自分ではやってるつもりでも、何度練習しても弾けるようにならない、腕や手、肩やひじが痛い、長時間練習したら疲れてしまう。そんな生徒さんは恐らく沢山いらっしゃると思います。
それでも、「努力」「忍耐」「練習量」で克服できると信じてる現実、いまだにこの日本には根付いてます。
だから、僕はわざわざ、ニューヨークに渡り「ターブマン アプローチ」という ”PAINLESS”(痛みのない)奏法を学びました。
そこには 腱鞘炎などの病気で困ってる(一流といわれてる)ピアニストやレスナーとその生徒達が駆け込み寺のように集まってきています。
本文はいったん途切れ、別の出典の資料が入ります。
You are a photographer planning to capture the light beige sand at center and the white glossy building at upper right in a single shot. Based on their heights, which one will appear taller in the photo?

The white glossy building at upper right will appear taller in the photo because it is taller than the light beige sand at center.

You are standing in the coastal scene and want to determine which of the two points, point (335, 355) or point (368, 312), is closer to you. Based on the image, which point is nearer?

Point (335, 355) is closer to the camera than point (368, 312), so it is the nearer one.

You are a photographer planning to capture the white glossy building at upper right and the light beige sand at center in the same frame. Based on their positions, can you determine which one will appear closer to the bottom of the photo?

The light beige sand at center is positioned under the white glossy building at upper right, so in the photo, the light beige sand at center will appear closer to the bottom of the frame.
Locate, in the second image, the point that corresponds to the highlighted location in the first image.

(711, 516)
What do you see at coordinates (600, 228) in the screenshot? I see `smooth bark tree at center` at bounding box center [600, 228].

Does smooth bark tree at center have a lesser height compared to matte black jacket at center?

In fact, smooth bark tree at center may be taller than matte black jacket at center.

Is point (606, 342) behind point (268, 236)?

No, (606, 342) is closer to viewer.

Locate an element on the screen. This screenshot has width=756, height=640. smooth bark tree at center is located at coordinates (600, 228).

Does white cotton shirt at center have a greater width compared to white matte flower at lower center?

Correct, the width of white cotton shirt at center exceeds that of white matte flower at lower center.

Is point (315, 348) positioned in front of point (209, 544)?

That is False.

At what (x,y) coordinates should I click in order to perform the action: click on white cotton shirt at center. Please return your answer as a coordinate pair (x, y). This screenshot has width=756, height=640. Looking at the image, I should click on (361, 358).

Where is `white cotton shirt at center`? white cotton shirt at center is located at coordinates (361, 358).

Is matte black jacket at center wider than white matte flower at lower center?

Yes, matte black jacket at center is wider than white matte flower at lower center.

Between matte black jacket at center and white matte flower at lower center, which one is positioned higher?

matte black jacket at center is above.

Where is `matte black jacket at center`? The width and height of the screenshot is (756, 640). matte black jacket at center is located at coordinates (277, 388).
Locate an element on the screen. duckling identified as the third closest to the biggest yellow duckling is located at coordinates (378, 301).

個人的には「ボディーマップ」を使った”アレキサンダーテクニック”をもっと分かりやすく実践的にしたものだと思います。 決して、○○奏法というような不思議な特殊奏法ではありません。(^^;)人が本来持っている自然な奏法に戻すだけです。
レッスンでは、ただがむしゃらに弾かすことはさせません。「弾けない」あるいは「疲れたり痛くなったりする」 原因を即座に見つけ、どこをどう使ってどう弾くかを具体的に指示し、合理的に楽に弾ける方法を「ターブマンアプローチ」の原理に従って、丁寧にアドバイスします。
その過程で、これがほんとの意味の「脱力」なんだ!と少し時間は掛かりますが必ず分かってくると思います。いままで弾けなかったパッセージや曲が弾けるようになった!
長年悩んでたガングリオンが治った!疲れなくなった!など、生徒はとてもよろこんでいました。最近も、ガングリオンや肘の痛みが治った生徒がいます。
このアプローチは、音楽的な事以外にあえて焦点を当ててます。身体のことや、なぜ弾けないのか?どうして痛いのか?疲れるのか?を徹底的に研究し、合理的にピアノを弾くことを重要と考えています。
ヨーロッパやロシアの伝統的な音楽を学ぶことはもちろん必要です。僕自身も、ウィーン、ノルウェーに行き色々な刺激を与えられましたが、ピアニストにとって、ターブマンアプローチは、知ってた方が明らかに有利といえます。
ターブマンアプローチに基づいた正しいピアノ奏法を身につけると、痛みや疲れ無く楽しくピアノを弾ける様になります。初心者の方からレスナーの方々、ピアニストの方々、までどなたにでもおすすめです。